* [What is needed] Please retype every line of the entries below with no changes at all.

========

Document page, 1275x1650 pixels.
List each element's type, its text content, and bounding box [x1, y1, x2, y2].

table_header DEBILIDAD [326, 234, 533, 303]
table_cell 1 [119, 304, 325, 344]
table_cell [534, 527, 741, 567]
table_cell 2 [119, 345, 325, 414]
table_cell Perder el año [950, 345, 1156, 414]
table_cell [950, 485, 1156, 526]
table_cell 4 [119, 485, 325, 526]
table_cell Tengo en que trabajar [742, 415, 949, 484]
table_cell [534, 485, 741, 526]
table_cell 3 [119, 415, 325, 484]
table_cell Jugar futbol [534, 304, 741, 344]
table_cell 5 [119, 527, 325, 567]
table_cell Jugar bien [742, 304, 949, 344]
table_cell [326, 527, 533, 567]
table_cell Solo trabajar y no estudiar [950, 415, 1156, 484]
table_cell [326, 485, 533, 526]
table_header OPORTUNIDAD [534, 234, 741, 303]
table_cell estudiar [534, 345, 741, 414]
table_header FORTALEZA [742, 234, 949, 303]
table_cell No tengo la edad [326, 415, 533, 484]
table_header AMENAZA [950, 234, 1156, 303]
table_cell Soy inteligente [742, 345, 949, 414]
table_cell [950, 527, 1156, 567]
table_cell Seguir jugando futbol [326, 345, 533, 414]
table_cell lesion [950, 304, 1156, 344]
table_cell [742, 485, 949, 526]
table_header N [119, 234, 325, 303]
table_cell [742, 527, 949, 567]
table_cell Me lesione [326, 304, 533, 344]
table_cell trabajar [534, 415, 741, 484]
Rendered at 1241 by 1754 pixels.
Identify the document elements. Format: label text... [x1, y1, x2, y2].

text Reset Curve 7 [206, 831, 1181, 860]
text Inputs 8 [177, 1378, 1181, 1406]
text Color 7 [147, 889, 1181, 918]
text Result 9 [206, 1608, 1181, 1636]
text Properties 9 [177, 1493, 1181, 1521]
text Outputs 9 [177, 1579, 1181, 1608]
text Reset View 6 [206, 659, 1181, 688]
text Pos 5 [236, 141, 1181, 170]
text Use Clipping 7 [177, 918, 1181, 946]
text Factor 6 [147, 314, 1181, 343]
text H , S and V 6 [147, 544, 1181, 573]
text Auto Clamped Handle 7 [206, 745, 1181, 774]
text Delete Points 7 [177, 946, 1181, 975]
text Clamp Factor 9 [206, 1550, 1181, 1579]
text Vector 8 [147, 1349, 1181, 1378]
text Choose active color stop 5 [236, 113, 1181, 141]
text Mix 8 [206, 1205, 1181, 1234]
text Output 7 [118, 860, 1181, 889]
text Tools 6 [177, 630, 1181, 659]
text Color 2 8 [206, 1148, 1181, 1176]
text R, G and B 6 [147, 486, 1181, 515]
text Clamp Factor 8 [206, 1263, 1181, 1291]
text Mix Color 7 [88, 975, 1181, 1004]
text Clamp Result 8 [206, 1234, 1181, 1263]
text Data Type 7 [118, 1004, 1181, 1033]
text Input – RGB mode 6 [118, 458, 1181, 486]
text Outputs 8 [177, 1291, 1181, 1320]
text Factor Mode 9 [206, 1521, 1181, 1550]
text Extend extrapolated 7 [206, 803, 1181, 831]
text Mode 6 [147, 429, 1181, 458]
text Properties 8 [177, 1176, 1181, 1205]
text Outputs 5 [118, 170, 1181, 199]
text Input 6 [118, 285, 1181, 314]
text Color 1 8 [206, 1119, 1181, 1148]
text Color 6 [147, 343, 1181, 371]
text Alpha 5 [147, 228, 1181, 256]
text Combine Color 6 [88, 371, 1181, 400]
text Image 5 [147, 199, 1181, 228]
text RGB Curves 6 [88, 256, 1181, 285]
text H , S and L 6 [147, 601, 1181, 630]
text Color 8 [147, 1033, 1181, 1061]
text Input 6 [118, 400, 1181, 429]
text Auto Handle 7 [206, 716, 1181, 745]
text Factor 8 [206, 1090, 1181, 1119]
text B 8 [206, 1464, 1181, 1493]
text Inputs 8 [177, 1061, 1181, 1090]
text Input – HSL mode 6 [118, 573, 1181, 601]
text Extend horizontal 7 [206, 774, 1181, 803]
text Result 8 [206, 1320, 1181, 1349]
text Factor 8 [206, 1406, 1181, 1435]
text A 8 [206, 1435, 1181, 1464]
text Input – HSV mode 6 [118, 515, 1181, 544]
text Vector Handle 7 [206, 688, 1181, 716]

========

* [Exercise solution]
Document page, 1275x1650 pixels.
List each element's type, its text content, and bounding box [x1, y1, x2, y2].

table_header DEBILIDAD [326, 234, 533, 303]
table_cell 1 [119, 304, 325, 344]
table_cell [534, 527, 741, 567]
table_cell 2 [119, 345, 325, 414]
table_cell Perder el año [950, 345, 1156, 414]
table_cell [950, 485, 1156, 526]
table_cell 4 [119, 485, 325, 526]
table_cell Tengo en que trabajar [742, 415, 949, 484]
table_cell [534, 485, 741, 526]
table_cell 3 [119, 415, 325, 484]
table_cell Jugar futbol [534, 304, 741, 344]
table_cell 5 [119, 527, 325, 567]
table_cell Jugar bien [742, 304, 949, 344]
table_cell [326, 527, 533, 567]
table_cell Solo trabajar y no estudiar [950, 415, 1156, 484]
table_cell [326, 485, 533, 526]
table_header OPORTUNIDAD [534, 234, 741, 303]
table_cell estudiar [534, 345, 741, 414]
table_header FORTALEZA [742, 234, 949, 303]
table_cell No tengo la edad [326, 415, 533, 484]
table_header AMENAZA [950, 234, 1156, 303]
table_cell Soy inteligente [742, 345, 949, 414]
table_cell [950, 527, 1156, 567]
table_cell Seguir jugando futbol [326, 345, 533, 414]
table_cell lesion [950, 304, 1156, 344]
table_cell [742, 485, 949, 526]
table_header N [119, 234, 325, 303]
table_cell [742, 527, 949, 567]
table_cell Me lesione [326, 304, 533, 344]
table_cell trabajar [534, 415, 741, 484]
Rendered at 1241 by 1754 pixels.
Identify the document elements. Format: label text... [x1, y1, x2, y2].

text Reset Curve 7 [206, 831, 1181, 860]
text Inputs 8 [177, 1378, 1181, 1406]
text Color 7 [147, 889, 1181, 918]
text Result 9 [206, 1608, 1181, 1636]
text Properties 9 [177, 1493, 1181, 1521]
text Outputs 9 [177, 1579, 1181, 1608]
text Reset View 6 [206, 659, 1181, 688]
text Pos 5 [236, 141, 1181, 170]
text Use Clipping 7 [177, 918, 1181, 946]
text Factor 6 [147, 314, 1181, 343]
text H , S and V 6 [147, 544, 1181, 573]
text Auto Clamped Handle 7 [206, 745, 1181, 774]
text Delete Points 7 [177, 946, 1181, 975]
text Clamp Factor 9 [206, 1550, 1181, 1579]
text Vector 8 [147, 1349, 1181, 1378]
text Choose active color stop 5 [236, 113, 1181, 141]
text Mix 8 [206, 1205, 1181, 1234]
text Output 7 [118, 860, 1181, 889]
text Tools 6 [177, 630, 1181, 659]
text Color 2 8 [206, 1148, 1181, 1176]
text R, G and B 6 [147, 486, 1181, 515]
text Clamp Factor 8 [206, 1263, 1181, 1291]
text Mix Color 7 [88, 975, 1181, 1004]
text Clamp Result 8 [206, 1234, 1181, 1263]
text Data Type 7 [118, 1004, 1181, 1033]
text Input – RGB mode 6 [118, 458, 1181, 486]
text Outputs 8 [177, 1291, 1181, 1320]
text Factor Mode 9 [206, 1521, 1181, 1550]
text Extend extrapolated 7 [206, 803, 1181, 831]
text Mode 6 [147, 429, 1181, 458]
text Properties 8 [177, 1176, 1181, 1205]
text Outputs 5 [118, 170, 1181, 199]
text Input 6 [118, 285, 1181, 314]
text Color 1 8 [206, 1119, 1181, 1148]
text Color 6 [147, 343, 1181, 371]
text Alpha 5 [147, 228, 1181, 256]
text Combine Color 6 [88, 371, 1181, 400]
text Image 5 [147, 199, 1181, 228]
text RGB Curves 6 [88, 256, 1181, 285]
text H , S and L 6 [147, 601, 1181, 630]
text Color 8 [147, 1033, 1181, 1061]
text Input 6 [118, 400, 1181, 429]
text Auto Handle 7 [206, 716, 1181, 745]
text Factor 8 [206, 1090, 1181, 1119]
text B 8 [206, 1464, 1181, 1493]
text Inputs 8 [177, 1061, 1181, 1090]
text Input – HSL mode 6 [118, 573, 1181, 601]
text Extend horizontal 7 [206, 774, 1181, 803]
text Result 8 [206, 1320, 1181, 1349]
text Factor 8 [206, 1406, 1181, 1435]
text A 8 [206, 1435, 1181, 1464]
text Input – HSV mode 6 [118, 515, 1181, 544]
text Vector Handle 7 [206, 688, 1181, 716]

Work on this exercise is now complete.